Someone coughed, signaling that the ceremony was over. The others all had thrown down their handfuls of sod, and the gravediggers had arrived with their shovels to finish the job. She thanked the minister, shook hands mutely with all the visitors, and began the walk back to the car with Tomasz and Casimira.
She touched the gardener’s sleeve. “Tomasz, did my father kn
ow anyone named Florian? Someone he might have quarreled with, or who might have visited him recently?”
Tomasz thought for a moment. “Not that I recall. ’Course he might’ve had friends we didn’t know. Not many people visited. He was kind of, you know, solitary.”
Katherina shivered again, numb from standing in the cold and from the emotional strain. As she left the cemetery grasping Casimira’s arm, she glanced around to see if the distinguished-looking stranger had found the tombstone he was looking for, but he had disappeared.
Tomasz and Casimira followed her into the house, wiping damp shoes on the mat in the entryway. “Shall I make tea, dear?” Casimira asked.

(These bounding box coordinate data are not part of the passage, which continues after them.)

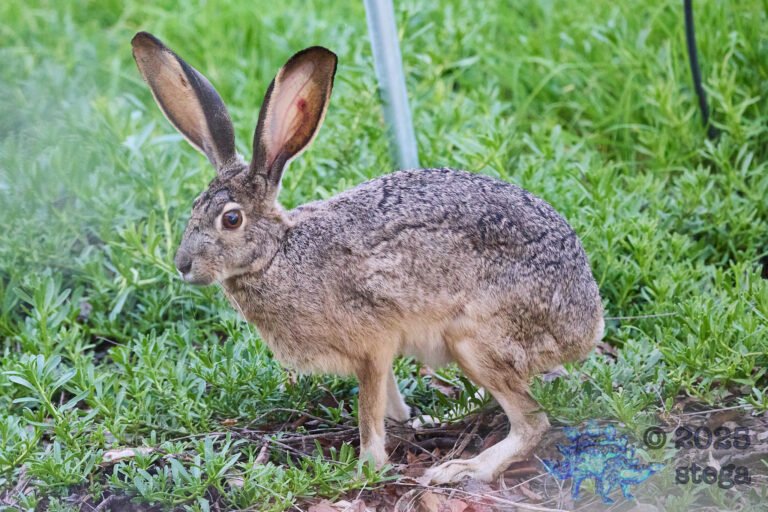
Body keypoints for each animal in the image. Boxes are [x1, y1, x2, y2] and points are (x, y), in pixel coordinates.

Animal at [131, 31, 604, 484]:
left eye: (231, 219)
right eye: (194, 206)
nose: (183, 265)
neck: (278, 254)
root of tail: (588, 322)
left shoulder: (372, 343)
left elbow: (369, 410)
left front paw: (367, 467)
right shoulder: (379, 352)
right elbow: (388, 400)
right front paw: (405, 422)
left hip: (475, 340)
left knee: (532, 421)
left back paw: (463, 469)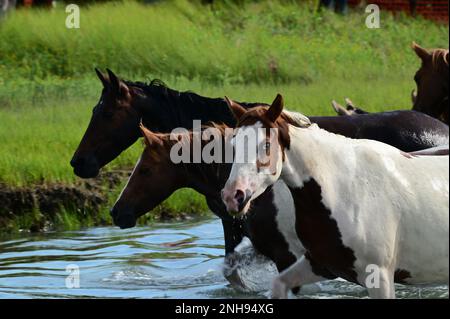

Katherina understood that the offer was simply a way to delay leaving her alone, but, in fact, she did not feel like talking. There would be things to discuss in the coming days: whether and when she might move back permanently, how to finance the continued maintenance, when to meet with the lawyer. But not now. The shock of a family suicide had dissipated, and fatigue had dulled her mourning. Now she felt something else, the hint of anger. It had nibbled at the back of her mind while she made the funeral arrangements, but now she felt cheated, doubly bereft, for Sergei Marow had both died and robbed his daughter of himself. A stranger lay in the family plot, someone who’d had a different name, worn a different uniform, done battlefront surgery on Russian heroes.
And yet, she was intrigued. Who was Sergei Marovsky? Was he someone she might have liked? There was only one way to find out.
Casimira still stood with the kettle in her hand, waiting for an answer.
“Oh, no, thank you. I’d really like to be alone for a while. I’ll be fine.” Katherina kissed her on the cheek and nudged her gently toward the door.
Strange how there are different kinds of quiet, she thought. Her father’s house was not just soundless now, it also held no expectation of sound. He would not stride through the door with the mail or stand in front of her talking, jingling the change in his pocket, as he liked to do. She remembered that about him now, that he sometimes played with coins, rubbing his fingers over them absentmindedly, as if reassuring himself that he had them. He was otherwise neutral about money, neither a big spender nor particularly thrifty. He simply seemed to be glad that there was money in the house to take care of things. Did that attitude come from the postwar years, when trade was the main currency?